Please reproduce the records below exactly, omitting any pictures they contain.

—————

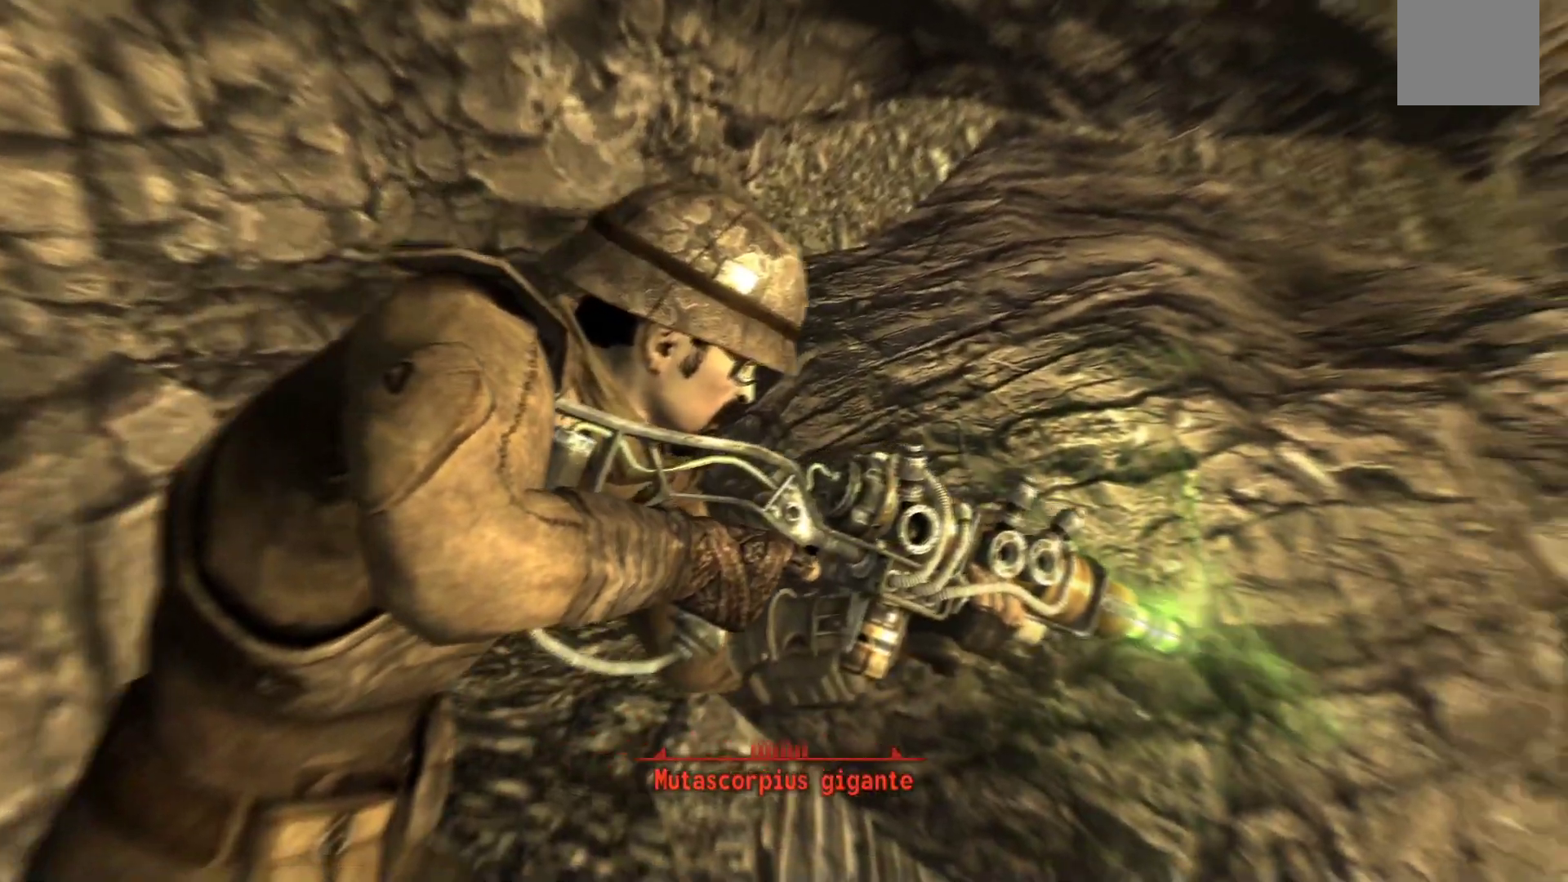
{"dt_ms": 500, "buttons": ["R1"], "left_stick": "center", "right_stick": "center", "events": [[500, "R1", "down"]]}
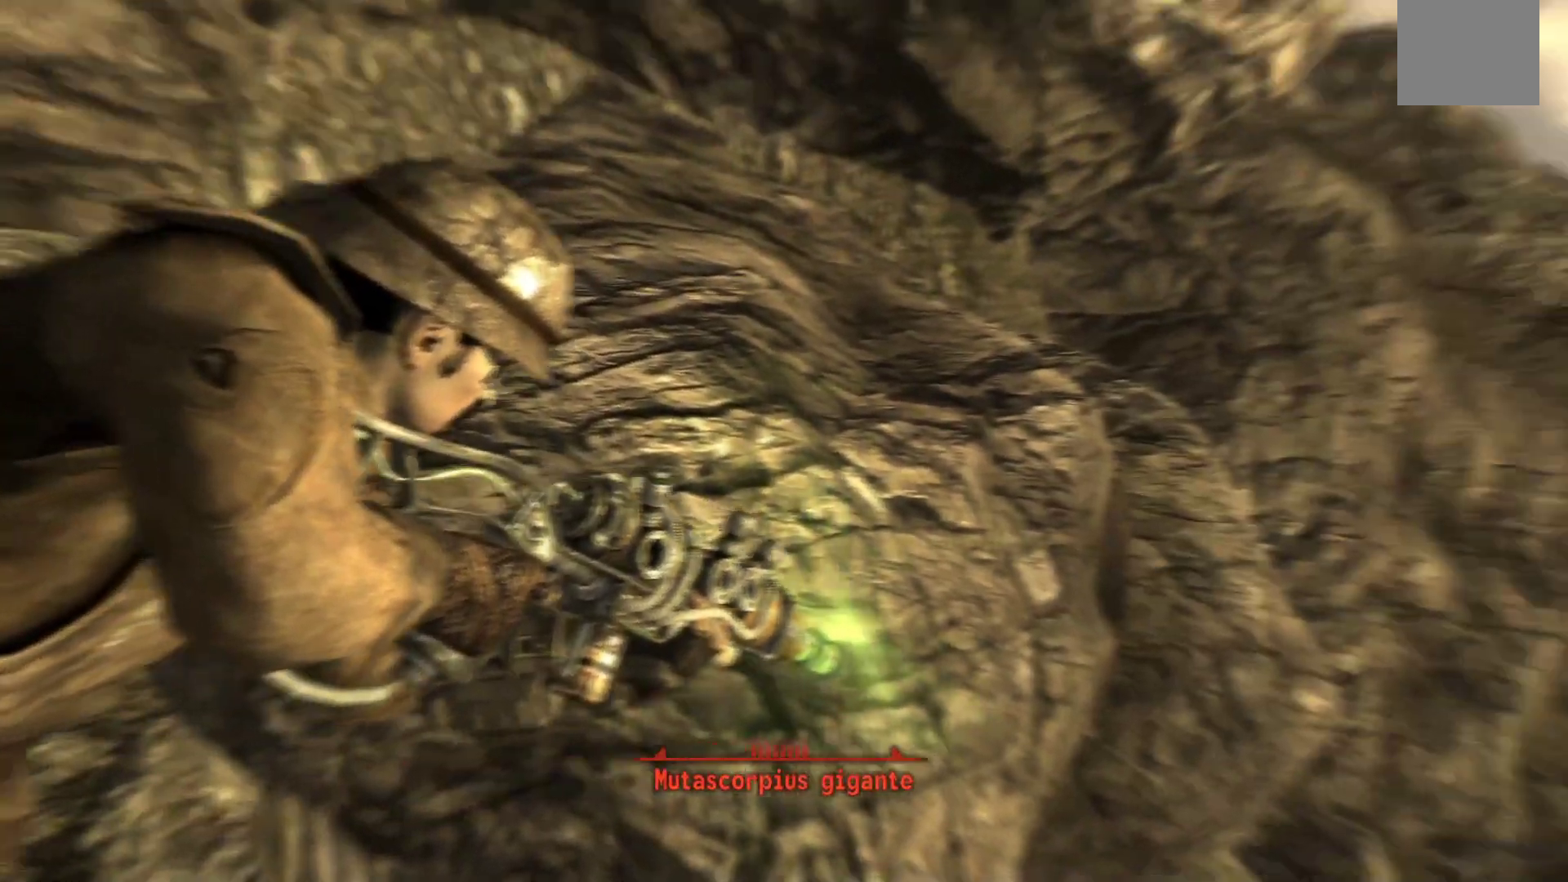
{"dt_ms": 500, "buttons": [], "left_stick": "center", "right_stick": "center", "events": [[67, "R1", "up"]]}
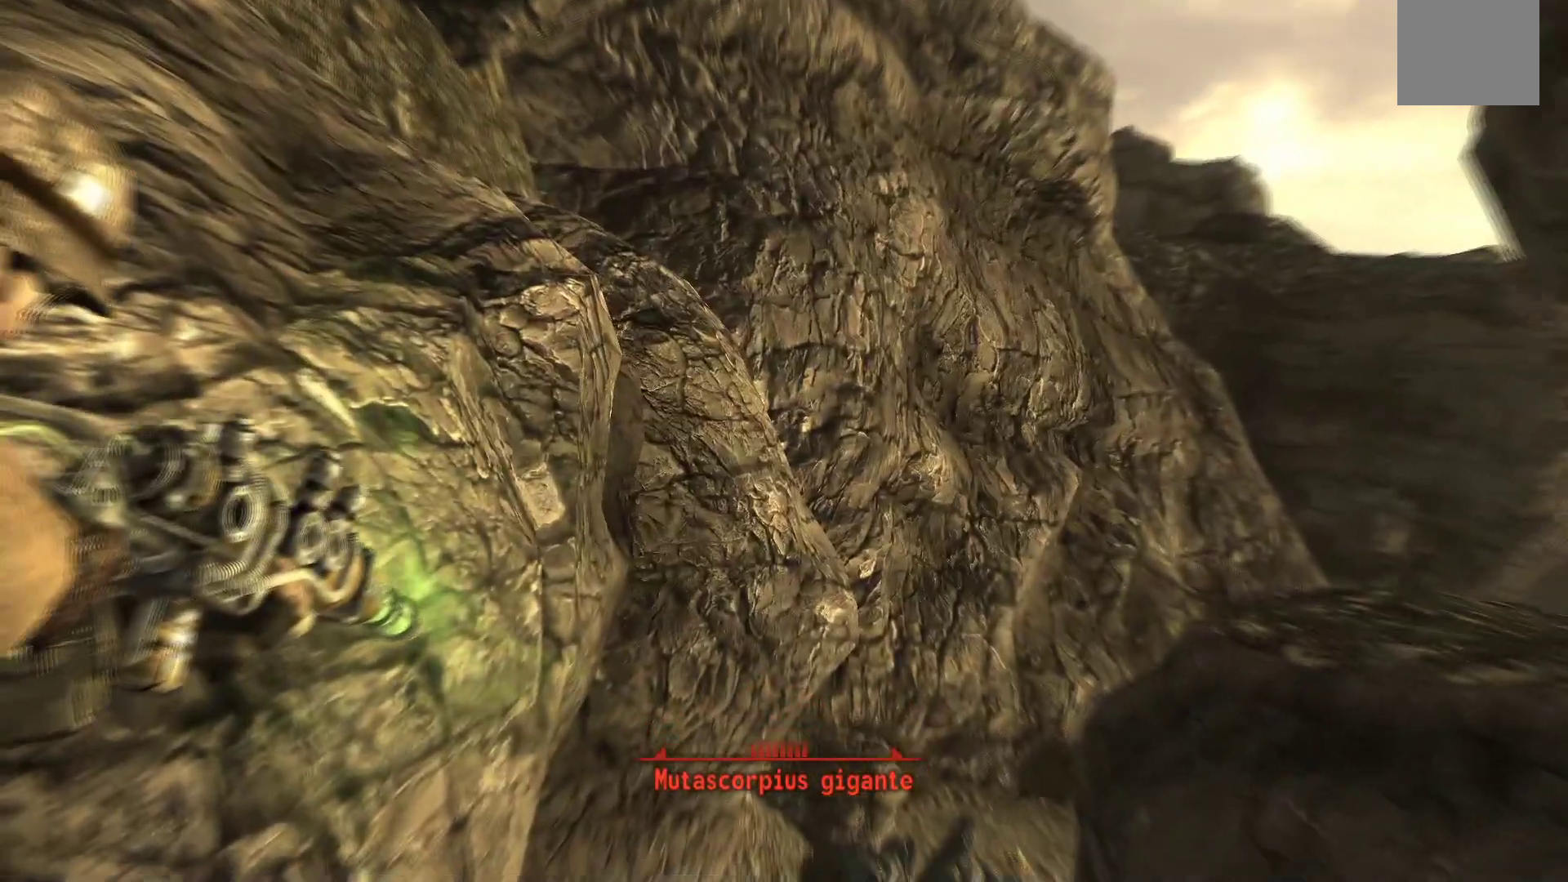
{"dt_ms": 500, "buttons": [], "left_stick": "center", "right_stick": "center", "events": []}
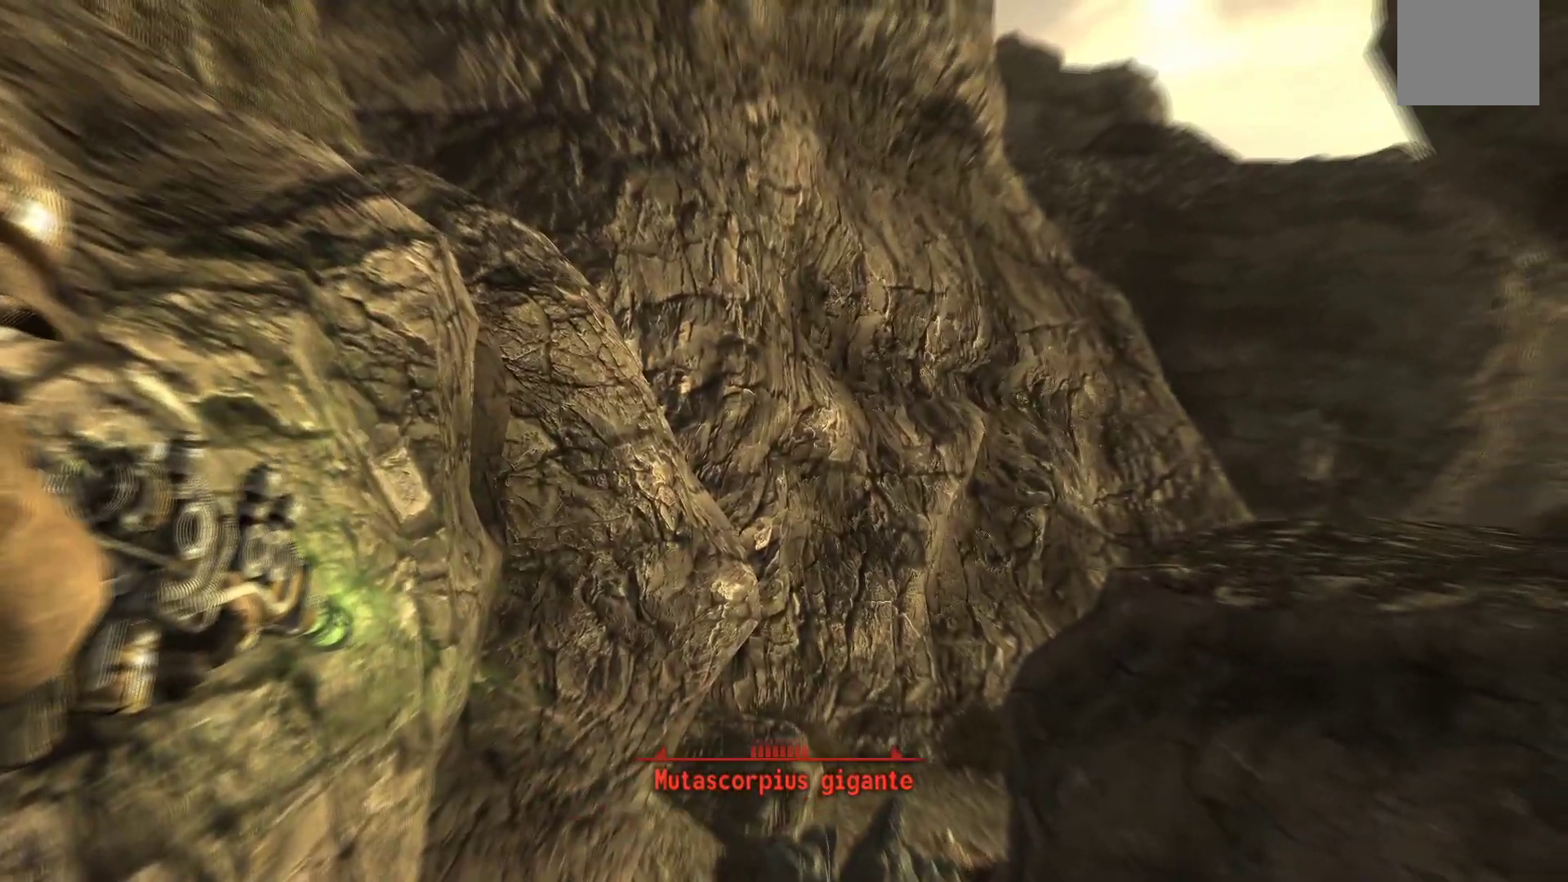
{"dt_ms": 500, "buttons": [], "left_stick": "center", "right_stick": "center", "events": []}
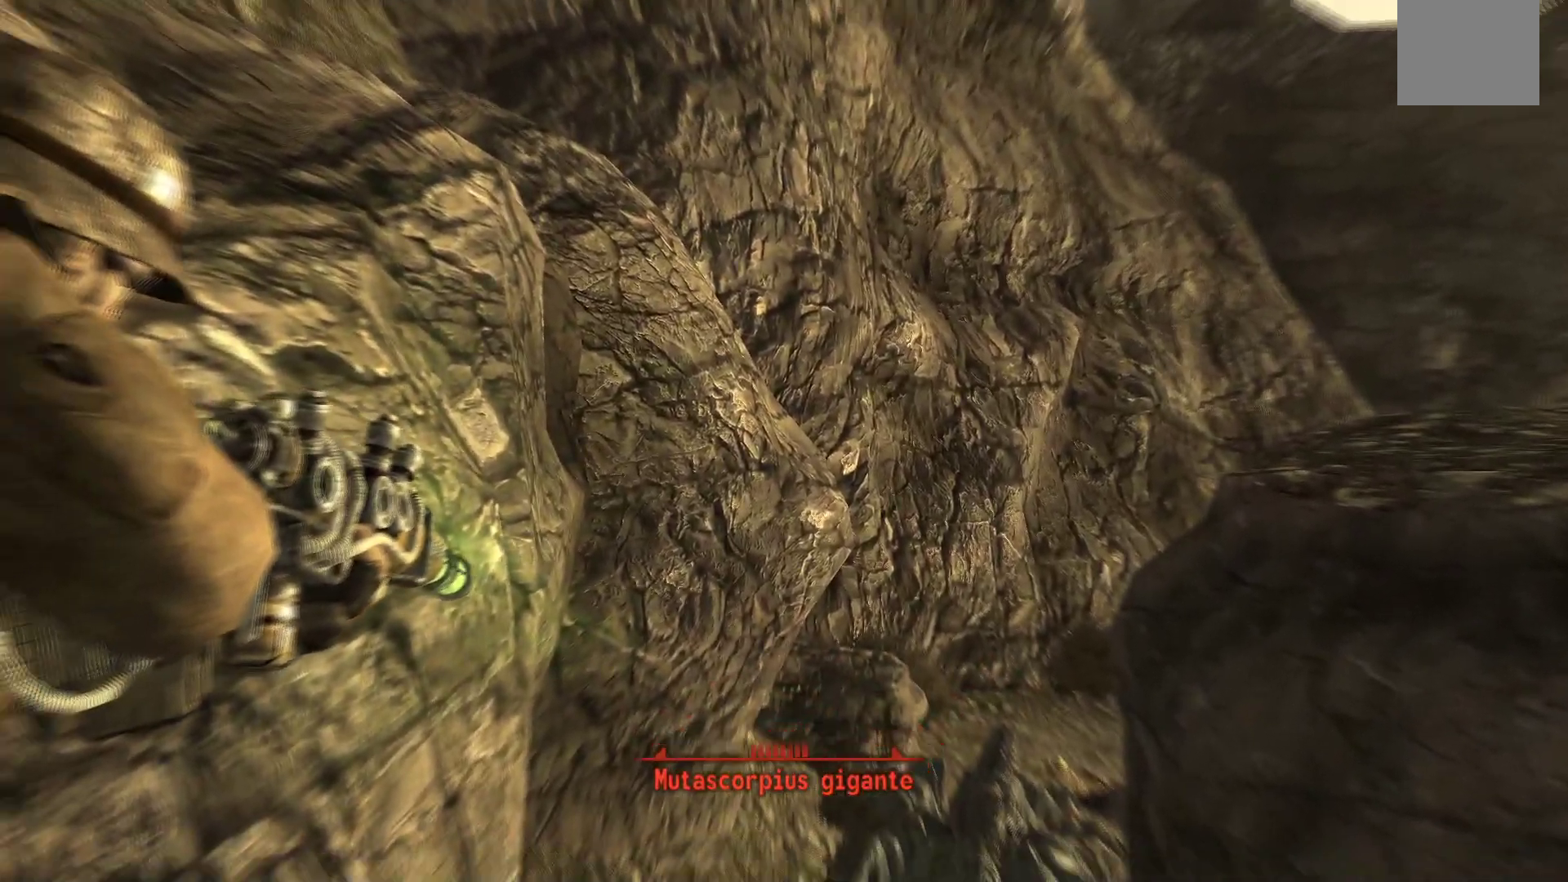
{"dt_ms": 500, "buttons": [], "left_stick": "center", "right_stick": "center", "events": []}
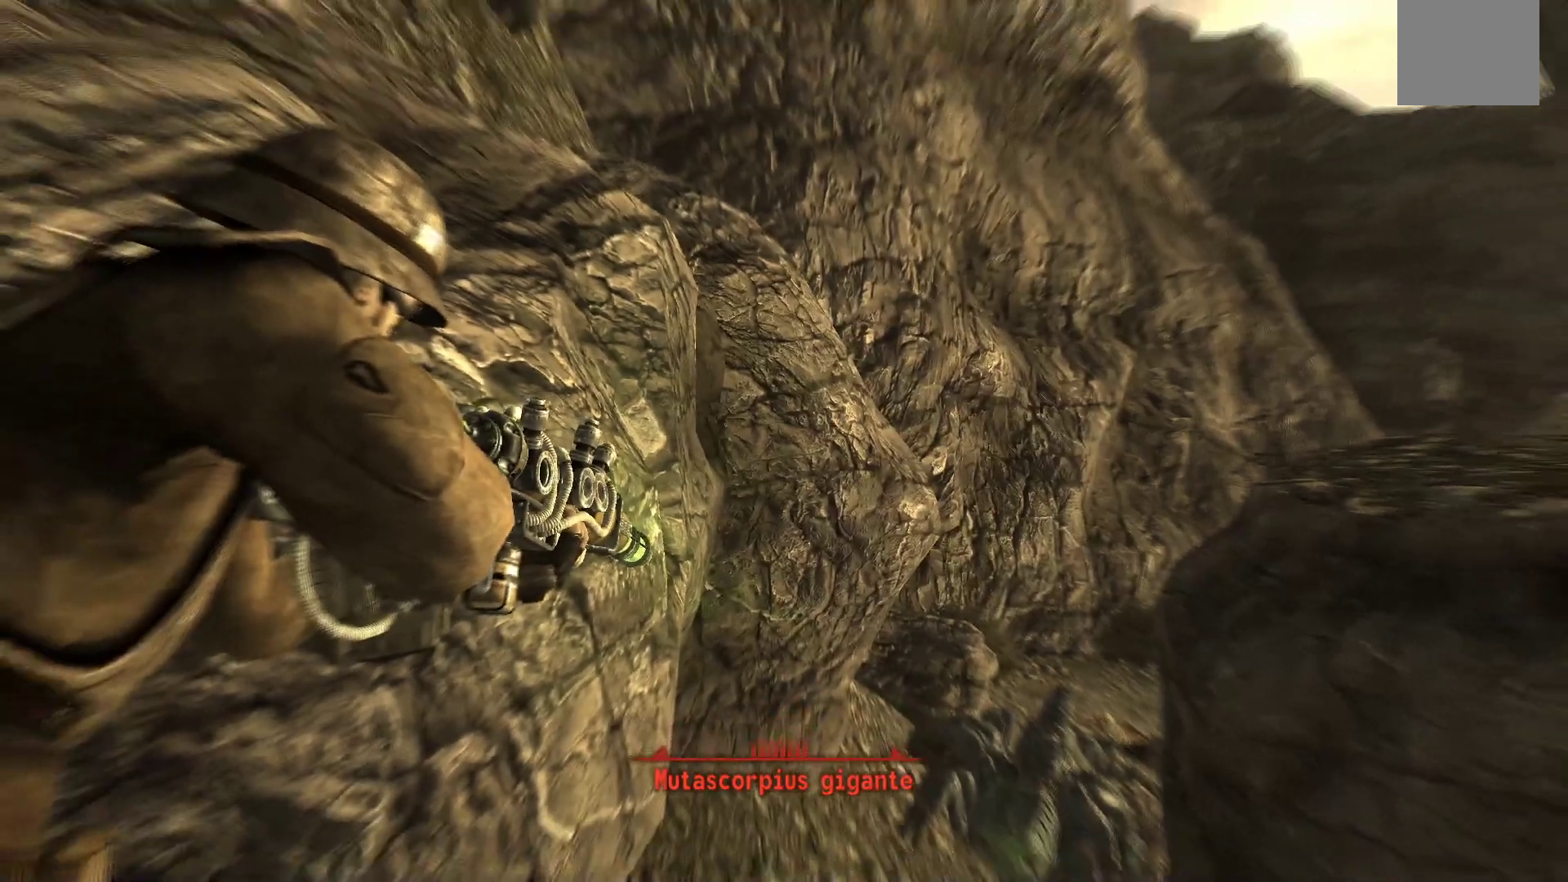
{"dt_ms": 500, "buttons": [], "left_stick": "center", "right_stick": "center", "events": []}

—————

Result.
{"dt_ms": 500, "buttons": ["R1"], "left_stick": "center", "right_stick": "center", "events": [[500, "R1", "down"]]}
{"dt_ms": 500, "buttons": [], "left_stick": "center", "right_stick": "center", "events": [[67, "R1", "up"]]}
{"dt_ms": 500, "buttons": [], "left_stick": "center", "right_stick": "center", "events": []}
{"dt_ms": 500, "buttons": [], "left_stick": "center", "right_stick": "center", "events": []}
{"dt_ms": 500, "buttons": [], "left_stick": "center", "right_stick": "center", "events": []}
{"dt_ms": 500, "buttons": [], "left_stick": "center", "right_stick": "center", "events": []}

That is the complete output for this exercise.